• **DIRECTIONS FOR THIS TASK**: What is needed is an exact copy of the lines in the entries below from the one holding "17281, OPEN: 515 -> 519" through the one holding "Teljes változó javadalmazás, VEZETŐ TESTÜLET, FELÜGYELETI", pictures excluded.

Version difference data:

##############################

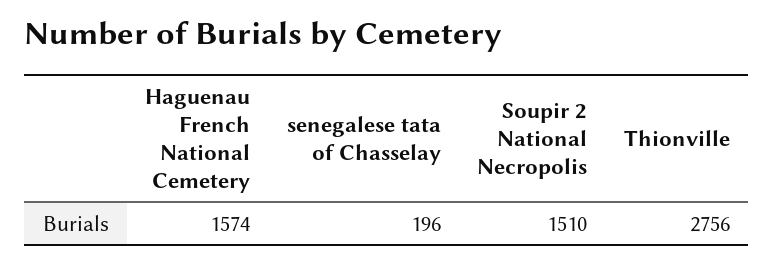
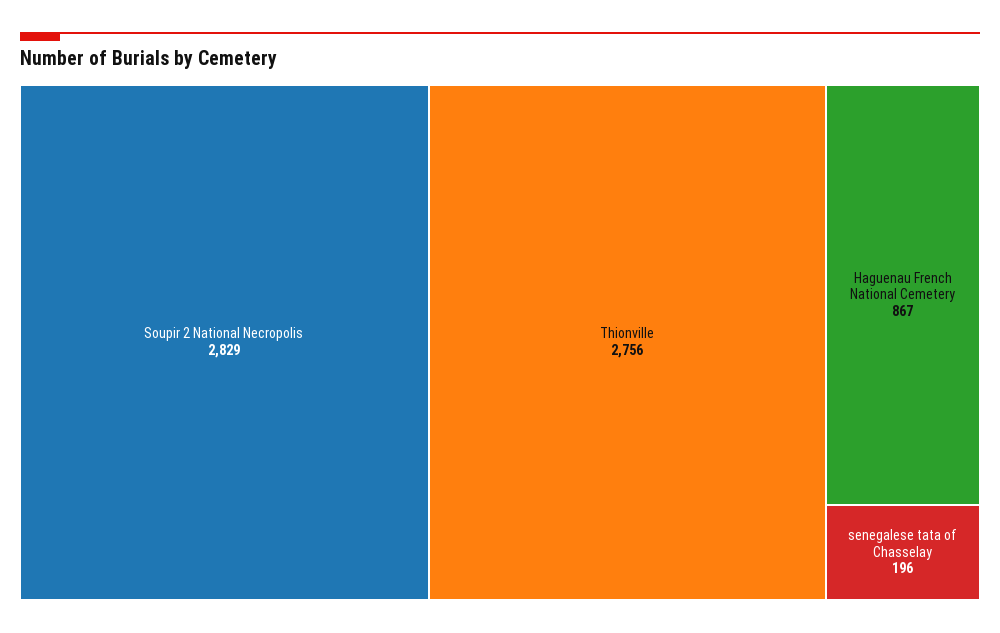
Haguenau French National Cemetery: 1574 -> 867
Soupir 2 National Necropolis: 1510 -> 2829

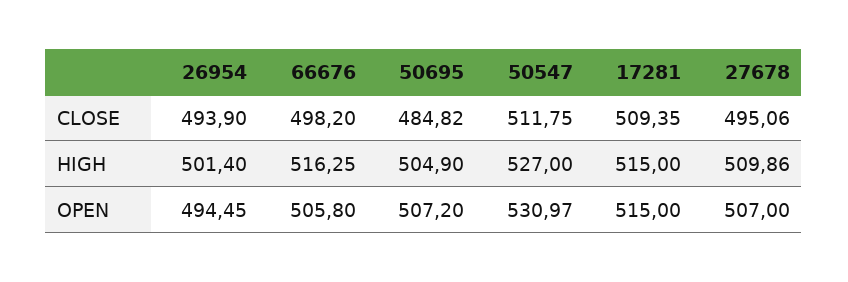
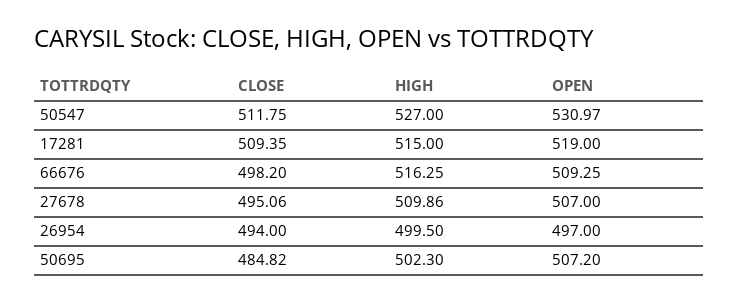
26954, CLOSE: 493.9 -> 494
26954, HIGH: 501.4 -> 499.5
50695, HIGH: 504.9 -> 502.3
26954, OPEN: 494.45 -> 497
66676, OPEN: 505.8 -> 509.25
17281, OPEN: 515 -> 519

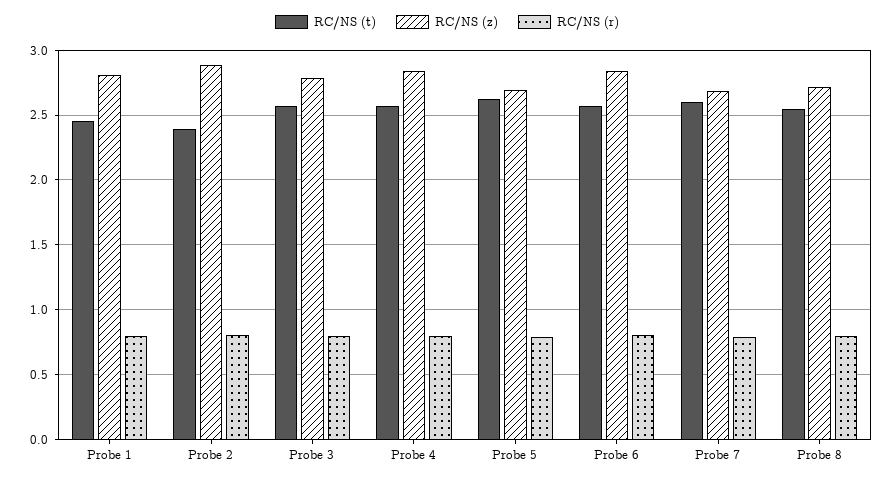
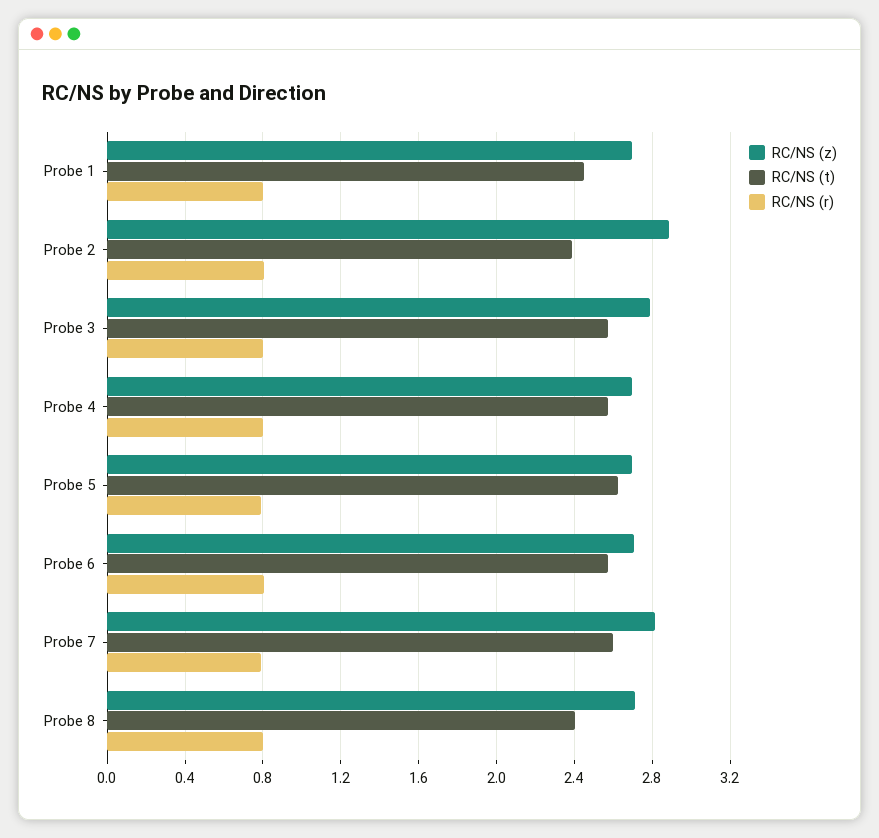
RC/NS (z), Probe 1: 2.8 -> 2.7
RC/NS (z), Probe 4: 2.85 -> 2.7
RC/NS (z), Probe 6: 2.85 -> 2.7
RC/NS (z), Probe 7: 2.7 -> 2.8
RC/NS (t), Probe 8: 2.55 -> 2.4

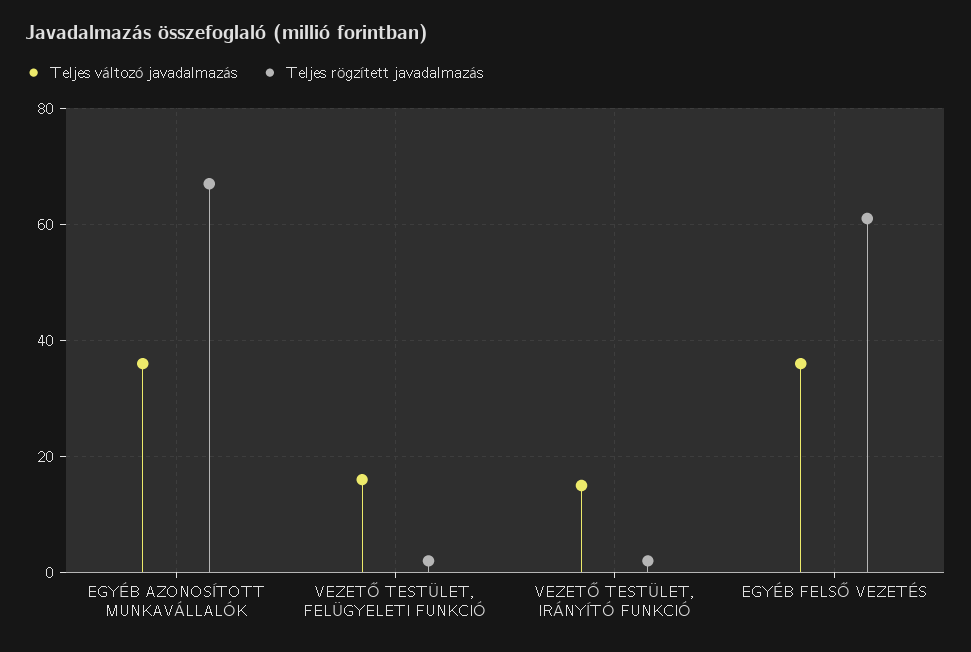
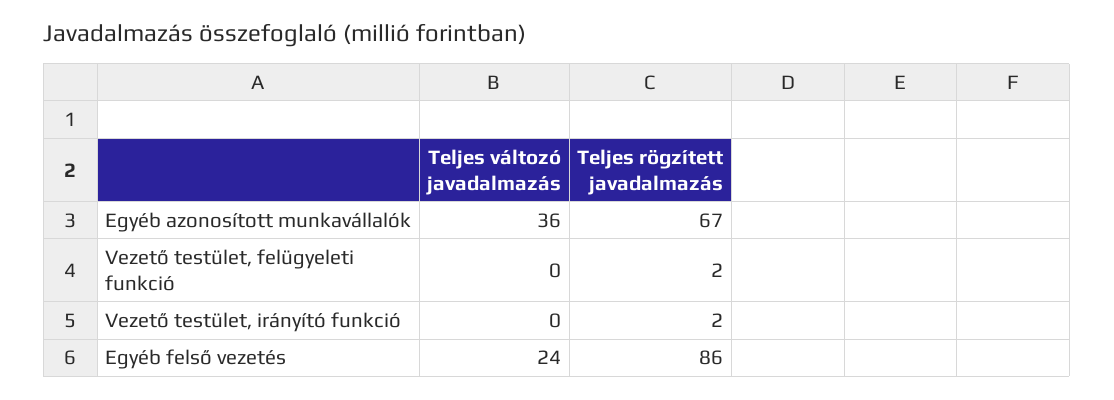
Teljes változó javadalmazás, VEZETŐ TESTÜLET, FELÜGYELETI FUNKCIÓ: 15 -> 0
Teljes változó javadalmazás, VEZETŐ TESTÜLET, IRÁNYÍTÓ FUNKCIÓ: 15 -> 0
Teljes változó javadalmazás, EGYÉB FELSŐ VEZETÉS: 35 -> 24
Teljes rögzített javadalmazás, EGYÉB FELSŐ VEZETÉS: 60 -> 86

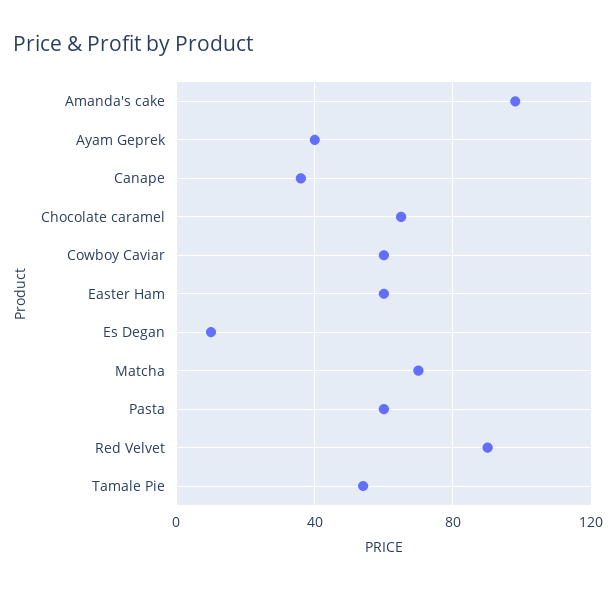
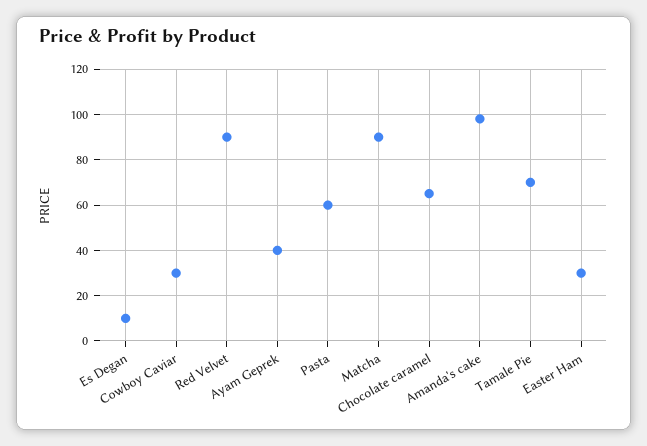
Canape: 35 -> none
Cowboy Caviar: 60 -> 30
Easter Ham: 60 -> 30
Matcha: 70 -> 90
Tamale Pie: 55 -> 70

##############################

• **TASK RESPONSE**:
17281, OPEN: 515 -> 519

RC/NS (z), Probe 1: 2.8 -> 2.7
RC/NS (z), Probe 4: 2.85 -> 2.7
RC/NS (z), Probe 6: 2.85 -> 2.7
RC/NS (z), Probe 7: 2.7 -> 2.8
RC/NS (t), Probe 8: 2.55 -> 2.4

Teljes változó javadalmazás, VEZETŐ TESTÜLET, FELÜGYELETI FUNKCIÓ: 15 -> 0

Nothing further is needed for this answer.